= PROBLEM TO SOLVE =
Where the word "dans" occurs in a line of the listing below, copy that line.

= DATA FOR REVIEW =
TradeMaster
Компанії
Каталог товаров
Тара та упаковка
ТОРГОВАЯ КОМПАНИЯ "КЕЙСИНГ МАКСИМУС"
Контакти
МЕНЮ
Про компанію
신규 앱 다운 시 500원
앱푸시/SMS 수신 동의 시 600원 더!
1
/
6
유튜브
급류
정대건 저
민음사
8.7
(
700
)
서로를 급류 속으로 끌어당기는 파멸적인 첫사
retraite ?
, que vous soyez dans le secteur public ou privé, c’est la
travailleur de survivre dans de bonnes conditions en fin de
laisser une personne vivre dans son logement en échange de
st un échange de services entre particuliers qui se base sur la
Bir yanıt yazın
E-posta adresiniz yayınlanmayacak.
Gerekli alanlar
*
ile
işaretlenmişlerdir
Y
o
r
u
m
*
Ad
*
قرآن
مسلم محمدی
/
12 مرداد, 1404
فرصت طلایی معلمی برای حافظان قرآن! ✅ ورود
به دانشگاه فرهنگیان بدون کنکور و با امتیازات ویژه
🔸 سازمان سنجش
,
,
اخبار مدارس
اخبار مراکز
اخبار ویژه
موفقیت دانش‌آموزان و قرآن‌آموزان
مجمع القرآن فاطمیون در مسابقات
* * *
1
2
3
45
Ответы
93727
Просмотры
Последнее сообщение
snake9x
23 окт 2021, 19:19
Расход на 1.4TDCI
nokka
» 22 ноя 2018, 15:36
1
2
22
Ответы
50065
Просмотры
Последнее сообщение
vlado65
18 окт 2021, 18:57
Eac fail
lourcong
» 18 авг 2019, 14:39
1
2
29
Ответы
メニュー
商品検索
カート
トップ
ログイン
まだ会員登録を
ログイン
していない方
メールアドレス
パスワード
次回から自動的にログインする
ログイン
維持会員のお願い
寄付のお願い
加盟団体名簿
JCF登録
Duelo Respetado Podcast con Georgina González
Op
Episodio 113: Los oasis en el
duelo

= EXERCISE ANSWER =
, que vous soyez dans le secteur public ou privé, c’est la
travailleur de survivre dans de bonnes conditions en fin de
laisser une personne vivre dans son logement en échange de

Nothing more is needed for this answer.